1. Field of the Invention
The present invention relates to a method of heating a semiconductor integrated circuit device and, more particularly, to a method of heating a semiconductor substrate capable of preventing defects by implanting.
2. Description of the Related Art
Ion implantation for forming an impurity layer in a predetermined region is generally known as a technique of manufacturing a semiconductor integrated circuit. The ion implantation is a technique of accelerating an ionized element and implanting it into a semiconductor substrate and it is widely used as a method of implanting arsenic (As), antimony (Sb) or the like into a semiconductor substrate.
The ion implantation technique has not only various advantages but also disadvantage. When ions of high energy (10 KeV to several hundreds of KeV) serving as impurity elements are implanted into a semiconductor substrate, they collide with atoms constituting semiconductor crystal. Then, the ions which have the energy much higher than the atomic displacement energy in the crystal cause a number of defects in lattice in the crystal. The semiconductor substrate is thus heated to activate the impurity elements and recrystallize the impurity layer after the ions are implanted into the substrate.

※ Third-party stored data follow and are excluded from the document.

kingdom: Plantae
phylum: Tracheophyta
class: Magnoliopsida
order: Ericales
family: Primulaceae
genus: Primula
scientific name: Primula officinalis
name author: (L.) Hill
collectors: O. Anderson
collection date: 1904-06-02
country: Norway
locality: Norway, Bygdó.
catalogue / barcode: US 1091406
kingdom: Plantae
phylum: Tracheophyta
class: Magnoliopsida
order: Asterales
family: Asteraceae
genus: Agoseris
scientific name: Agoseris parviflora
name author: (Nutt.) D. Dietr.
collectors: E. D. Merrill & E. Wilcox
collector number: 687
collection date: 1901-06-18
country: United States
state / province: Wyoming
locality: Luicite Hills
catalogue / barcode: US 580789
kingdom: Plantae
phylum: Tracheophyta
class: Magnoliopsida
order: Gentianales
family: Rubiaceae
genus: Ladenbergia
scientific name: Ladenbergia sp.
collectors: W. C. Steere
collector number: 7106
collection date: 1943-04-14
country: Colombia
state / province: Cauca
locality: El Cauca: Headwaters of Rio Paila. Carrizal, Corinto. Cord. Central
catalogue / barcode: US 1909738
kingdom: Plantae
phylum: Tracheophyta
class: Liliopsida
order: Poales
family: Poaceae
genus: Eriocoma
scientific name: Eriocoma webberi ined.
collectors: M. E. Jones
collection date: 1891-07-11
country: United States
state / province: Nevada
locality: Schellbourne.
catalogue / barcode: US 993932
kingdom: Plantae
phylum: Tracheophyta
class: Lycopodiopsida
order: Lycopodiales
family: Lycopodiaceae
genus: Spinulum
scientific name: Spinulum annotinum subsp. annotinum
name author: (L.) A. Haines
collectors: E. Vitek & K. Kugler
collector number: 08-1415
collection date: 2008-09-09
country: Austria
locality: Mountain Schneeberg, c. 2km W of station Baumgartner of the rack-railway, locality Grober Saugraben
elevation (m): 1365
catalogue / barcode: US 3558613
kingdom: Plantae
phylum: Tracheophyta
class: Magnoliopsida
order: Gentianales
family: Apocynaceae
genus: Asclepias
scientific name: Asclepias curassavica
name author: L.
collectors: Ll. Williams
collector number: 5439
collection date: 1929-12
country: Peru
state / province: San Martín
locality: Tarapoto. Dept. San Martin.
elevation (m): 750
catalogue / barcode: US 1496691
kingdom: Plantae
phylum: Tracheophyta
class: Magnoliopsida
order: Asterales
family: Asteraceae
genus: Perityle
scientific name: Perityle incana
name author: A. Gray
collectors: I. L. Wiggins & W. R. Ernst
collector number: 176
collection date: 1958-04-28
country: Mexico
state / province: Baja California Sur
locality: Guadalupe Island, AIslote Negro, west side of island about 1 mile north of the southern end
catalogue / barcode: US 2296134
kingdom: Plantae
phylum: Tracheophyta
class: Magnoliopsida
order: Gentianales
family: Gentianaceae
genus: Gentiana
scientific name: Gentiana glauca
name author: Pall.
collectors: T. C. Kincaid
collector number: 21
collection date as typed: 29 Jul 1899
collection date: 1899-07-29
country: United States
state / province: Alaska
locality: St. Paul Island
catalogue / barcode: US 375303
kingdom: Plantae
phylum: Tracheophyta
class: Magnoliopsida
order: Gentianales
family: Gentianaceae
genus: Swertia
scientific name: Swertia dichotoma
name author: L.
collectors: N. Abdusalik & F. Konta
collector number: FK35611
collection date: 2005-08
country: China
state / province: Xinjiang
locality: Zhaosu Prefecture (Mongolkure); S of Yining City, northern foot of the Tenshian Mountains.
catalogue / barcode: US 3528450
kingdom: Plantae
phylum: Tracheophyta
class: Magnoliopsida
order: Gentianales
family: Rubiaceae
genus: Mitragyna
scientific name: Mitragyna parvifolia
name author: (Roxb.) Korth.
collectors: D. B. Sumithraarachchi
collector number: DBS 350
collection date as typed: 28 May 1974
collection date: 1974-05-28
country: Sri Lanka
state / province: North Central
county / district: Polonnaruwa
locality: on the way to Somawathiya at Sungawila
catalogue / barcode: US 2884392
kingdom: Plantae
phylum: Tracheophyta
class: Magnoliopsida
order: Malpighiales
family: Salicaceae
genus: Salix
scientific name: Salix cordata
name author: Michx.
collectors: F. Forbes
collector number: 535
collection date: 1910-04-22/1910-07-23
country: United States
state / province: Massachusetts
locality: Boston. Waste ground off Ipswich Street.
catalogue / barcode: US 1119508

As a well-known method of heating a semiconductor substrate, there is a hot zone method using an electric furnace anneal apparatus. In this apparatus, a jig for housing an ion-implanted semiconductor substrate is inserted into a high-temperature silica tube heated by resistance heating to heat the semiconductor substrate.
The semiconductor substrate inserted into the silica tube is entirely heated by the electric furnace anneal apparatus and its temperature is increased both on the surface on which an impurity layer is formed and on the undersurface opposite to the surface.
Crystal having defects in lattice or amorphous crystal is recrystallized not only in the direction from the interface (between the substrate and impurity layer) having complete crystallization to the surface but also in the direction from the surface to the interface. The defects in lattice are thus caused by grain growth or the like in the impurity layer in a region where the surfaces recrystallized from both the directions meet each other. If an amorphous region into which ions of high dose are implanted is heated, a great number of defects in lattice are generated in the recrystallized surface regions and the internal region of the impurity layer. And the defects in lattice cause severe defects in the crystal of an epitaxial layer grown onto an ion-implantation layer.
The anneal apparatus serves as a heating source for resistance heating. An RTA (Rapid Thermal Anneal) system wherein an infrared lamp serves as a heating source, has been considered and, in this system, a semiconductor substrate into which impurity elements are implanted is heated from the surface. Since, however, the substrate is heated from the surface (surface of ion-implantation layer), recrystallization progresses from the surface to cause defects in crystal near the interface of the ionimplantation layer.
If an active circuit element is formed on a semiconductor substrate having defects in lattice, the characteristic deterioration, such as a current leakage at a PN junction, and reduction in injection efficiency of electrons and holes, is caused.